Source material ::
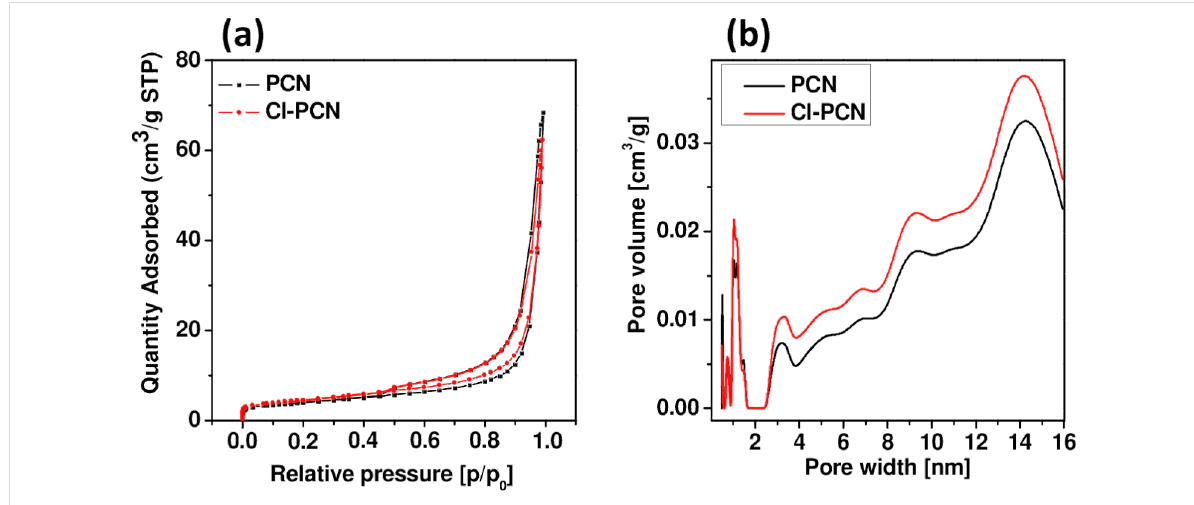
Figure 6: (a) Adsorption–desorption isotherms and (b) density functional theory (DFT) applied to the adsorption isotherms to obtain pore–size distri- butions of PCN and Cl-PCN.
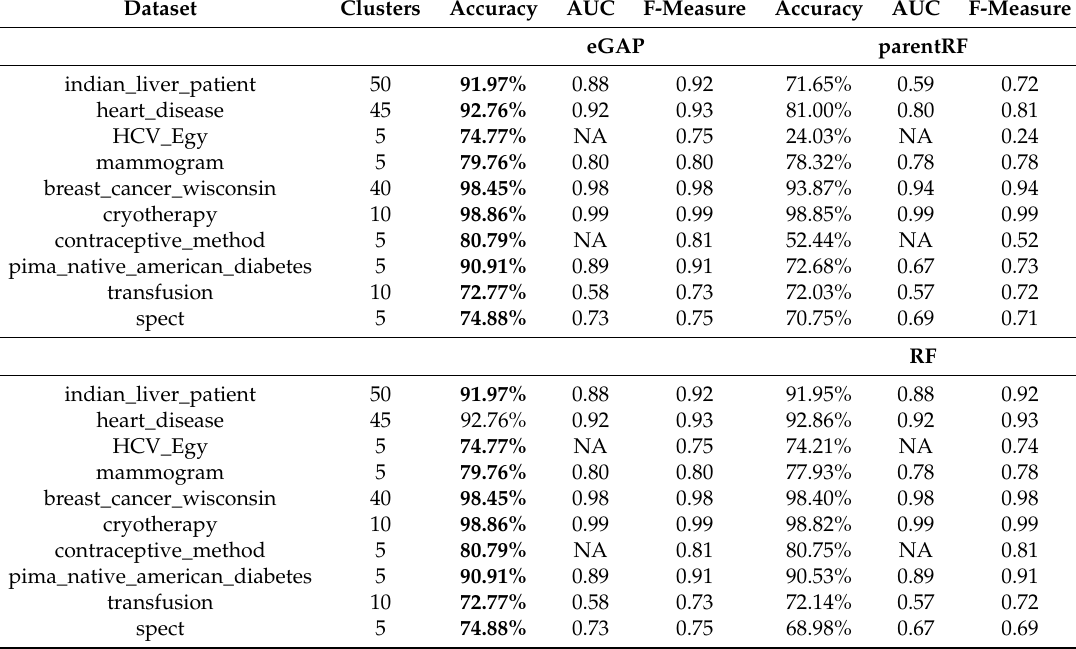
Table 5. Performance metrics of eGAP vs. parentRF, Random Forest (RF), and CLUB-DRF on classification datasets. (Figures in bold indicate the highest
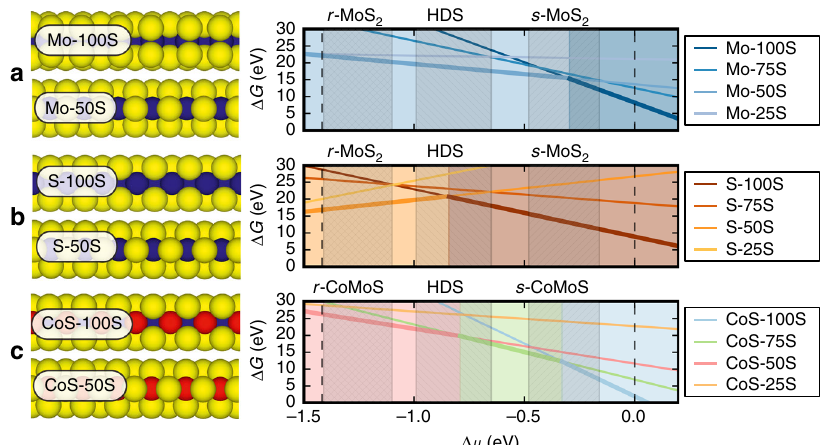
Fig. 4 Ball models and calculated edge stabilities of Au-supported MoS 2 and CoMoS nanoclusters. a Mo-edge, b S-edge, and c CoMoS S-edge terminations of MoS 2 and CoMoS nanoclusters illustrating different S coverages. Mo: blue, S: yellow, Co: red. Phase diagrams (right panels) obtained by means of DFT calculations and ab initio thermodynamics analysis of Au-supported MoS 2 and CoMoS nanocluster models (see Methods). The Gibbs free energy of formation ( Δ G ) of the nanoclusters has been evaluated for each edge type and coverage as a function of the chemical potential of sulfur ( μ s ). Hashed areas indicate regions of μ s estimated to be representative of the indicated experimental conditions (i.e., reducing, sul fi ding, or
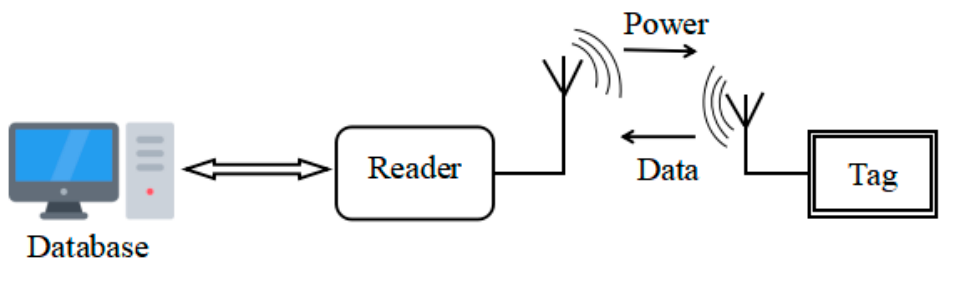
Figure 1. Working principle of the RFID system.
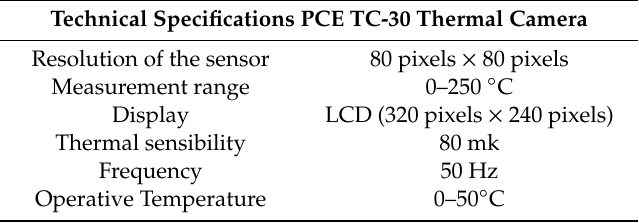
Table 2. Technical specifications of the infrared thermal camera PCE TC-30. Data provided by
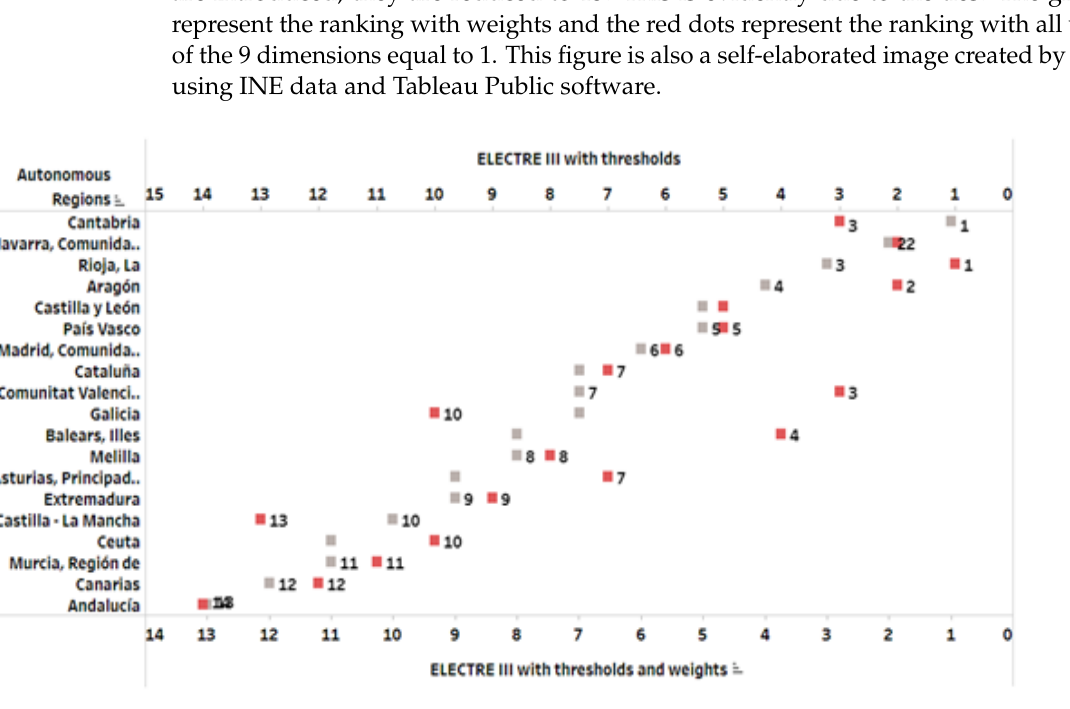
Figure 9. Our ranking generated by ELECTRE III two-stage approach with thresholds on the indicators of the dimensions with and without weights.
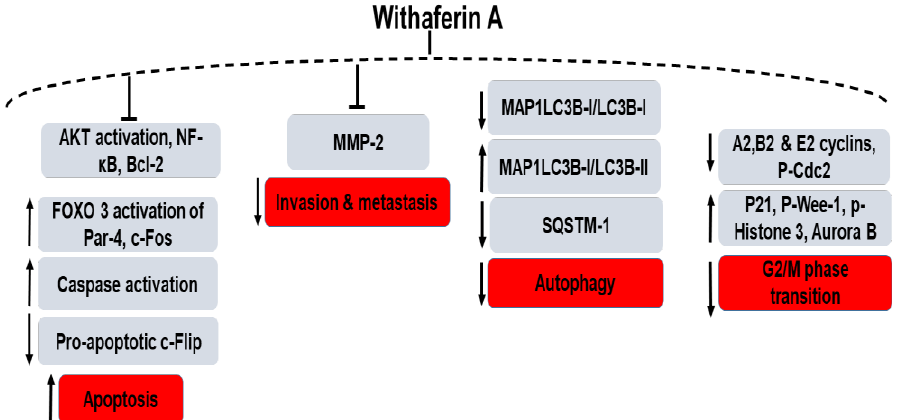
Figure 3. WFA’s role in the various signaling pathways of prostate cancer. “ ↑ ” denotes an increase, “ ↓ ” denotes decrease and “T” denotes inhibition.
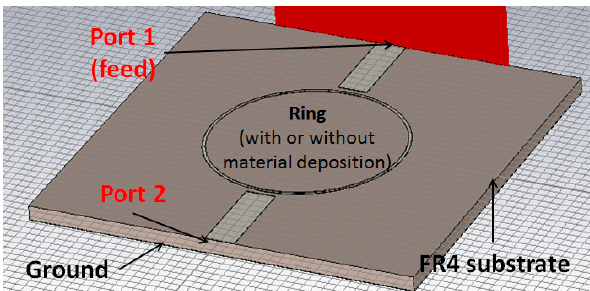
Figure 4: Mockup of the numerical setup following details given in Fig. 3.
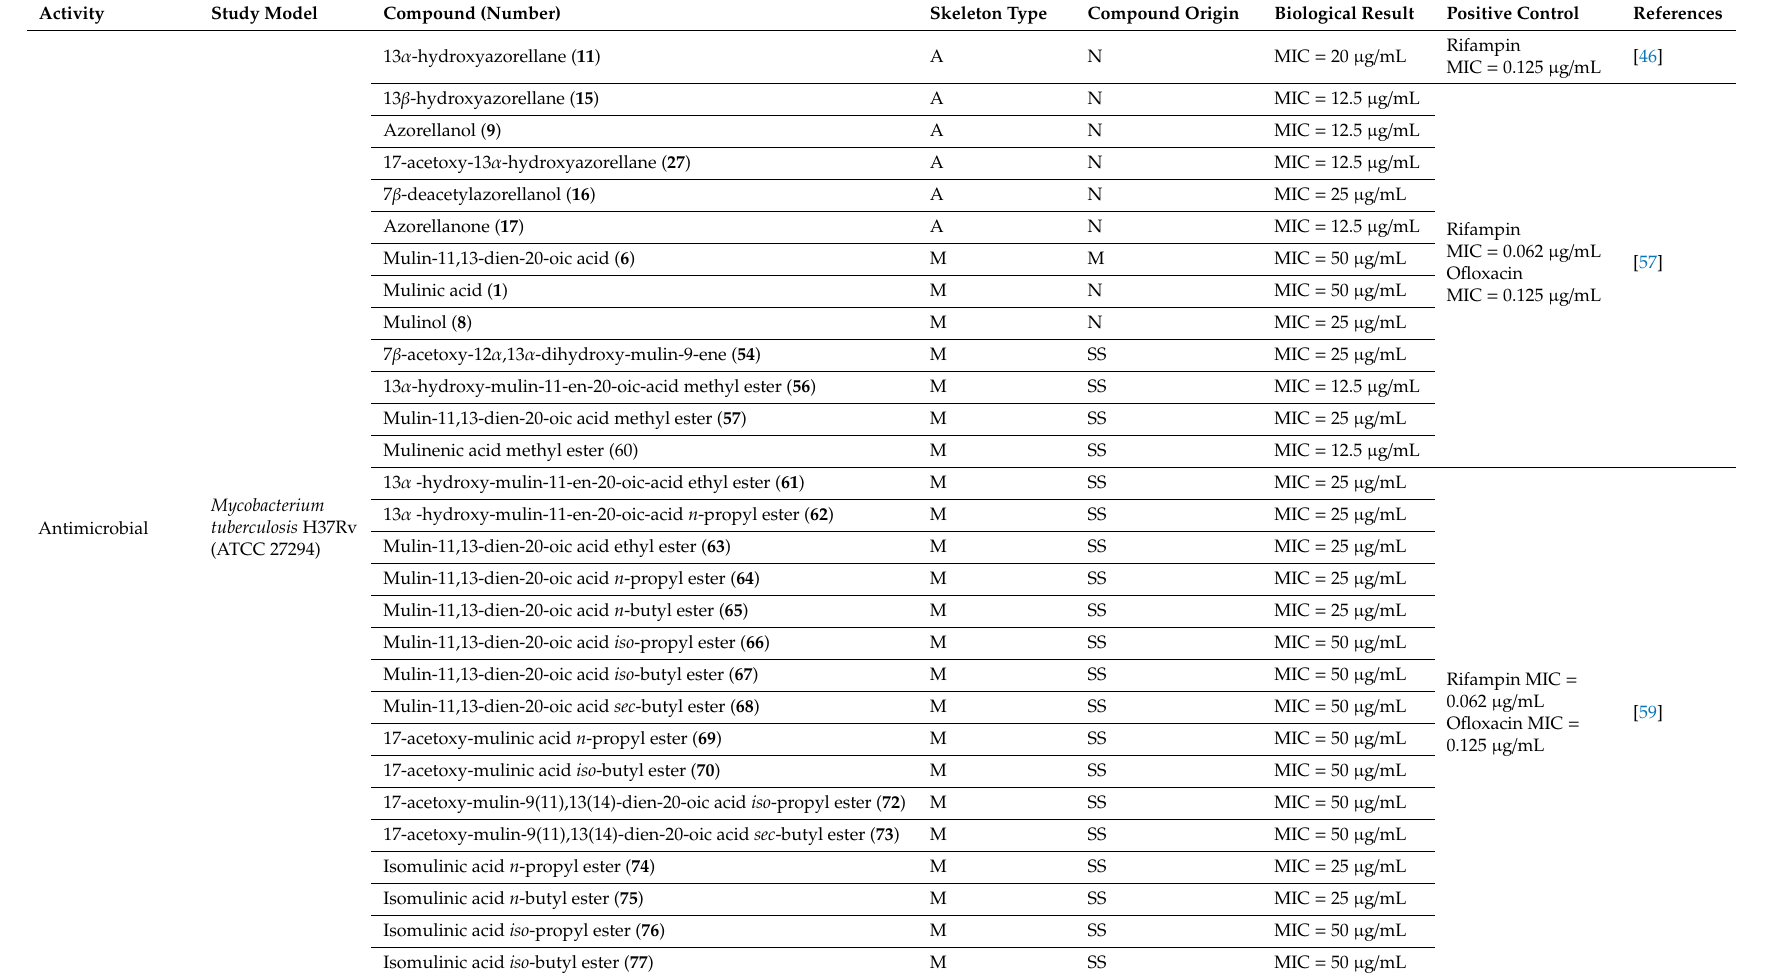
Table 5. Pharmacological activities of mulinanes and azorellanes. MIC: Minimal Inhibitory Concentration; ZI: Zone of inhibition; LD 50 : Median Lethal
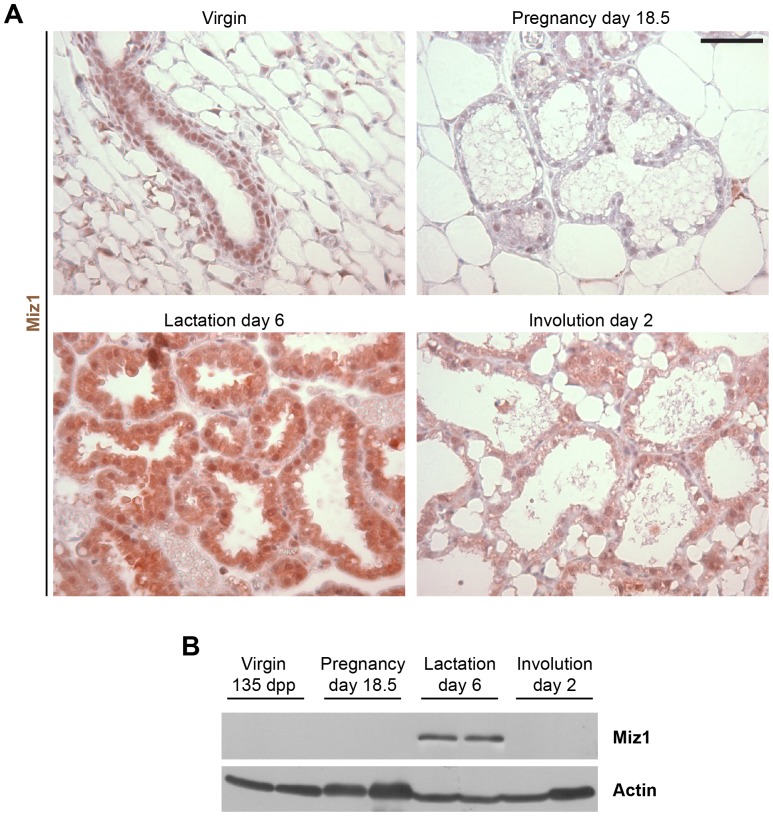
Miz1 expression in the mammary gland epithelium at different developmental stages.(A) Immunocytochemistry revealed a nuclear expression of Miz1 in the virgin gland as well as during pregnancy and involution. During lactation also a cytoplasmic staining was observed in addition to the nuclear stain. (B) Western blot analysis of Miz1 expression exhibited a strong Miz1 expression during lactation while the protein could only occasionally be detected in virgin gland. Scale bar in A: 50 µm.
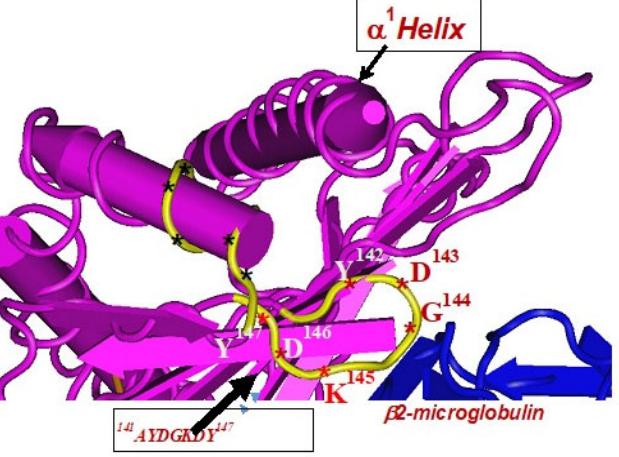
Figure 5. The amino acid sequences of α 2-domain of HLA-I shared by HLA-A, B, C, E, F and G loci, that are hidden (cryptic domain) by β 2-microglobulin. These sequences are highly immunogenic. For details see Table 3.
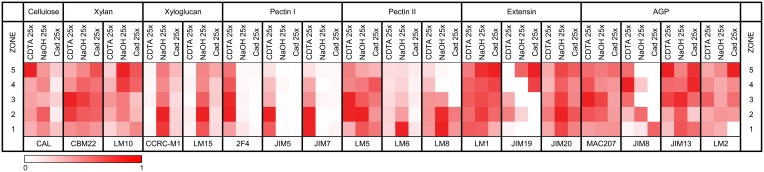
Epitomic heatmap. The results for each antibody are scaled relative to the maximum signal for that antibody. The heatmap is supplemented by Supplementary Figure S2, which shows the actual signals in graph form for each antibody. Pectin I corresponds to homogalacturonan epitopes and Pectin II to rhamnogalacturonans.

Work item :: All of the material above goes into the copy exactly as is; the pictures do not.

Reply to the exercise ::
Figure 6: (a) Adsorption–desorption isotherms and (b) density functional theory (DFT) applied to the adsorption isotherms to obtain pore–size distri- butions of PCN and Cl-PCN.
Table 5. Performance metrics of eGAP vs. parentRF, Random Forest (RF), and CLUB-DRF on classification datasets. (Figures in bold indicate the highest
Fig. 4 Ball models and calculated edge stabilities of Au-supported MoS 2 and CoMoS nanoclusters. a Mo-edge, b S-edge, and c CoMoS S-edge terminations of MoS 2 and CoMoS nanoclusters illustrating different S coverages. Mo: blue, S: yellow, Co: red. Phase diagrams (right panels) obtained by means of DFT calculations and ab initio thermodynamics analysis of Au-supported MoS 2 and CoMoS nanocluster models (see Methods). The Gibbs free energy of formation ( Δ G ) of the nanoclusters has been evaluated for each edge type and coverage as a function of the chemical potential of sulfur ( μ s ). Hashed areas indicate regions of μ s estimated to be representative of the indicated experimental conditions (i.e., reducing, sul fi ding, or
Figure 1. Working principle of the RFID system.
Table 2. Technical specifications of the infrared thermal camera PCE TC-30. Data provided by
Figure 9. Our ranking generated by ELECTRE III two-stage approach with thresholds on the indicators of the dimensions with and without weights.
Figure 3. WFA’s role in the various signaling pathways of prostate cancer. “ ↑ ” denotes an increase, “ ↓ ” denotes decrease and “T” denotes inhibition.
Figure 4: Mockup of the numerical setup following details given in Fig. 3.
Table 5. Pharmacological activities of mulinanes and azorellanes. MIC: Minimal Inhibitory Concentration; ZI: Zone of inhibition; LD 50 : Median Lethal
Miz1 expression in the mammary gland epithelium at different developmental stages.(A) Immunocytochemistry revealed a nuclear expression of Miz1 in the virgin gland as well as during pregnancy and involution. During lactation also a cytoplasmic staining was observed in addition to the nuclear stain. (B) Western blot analysis of Miz1 expression exhibited a strong Miz1 expression during lactation while the protein could only occasionally be detected in virgin gland. Scale bar in A: 50 µm.
Figure 5. The amino acid sequences of α 2-domain of HLA-I shared by HLA-A, B, C, E, F and G loci, that are hidden (cryptic domain) by β 2-microglobulin. These sequences are highly immunogenic. For details see Table 3.
Epitomic heatmap. The results for each antibody are scaled relative to the maximum signal for that antibody. The heatmap is supplemented by Supplementary Figure S2, which shows the actual signals in graph form for each antibody. Pectin I corresponds to homogalacturonan epitopes and Pectin II to rhamnogalacturonans.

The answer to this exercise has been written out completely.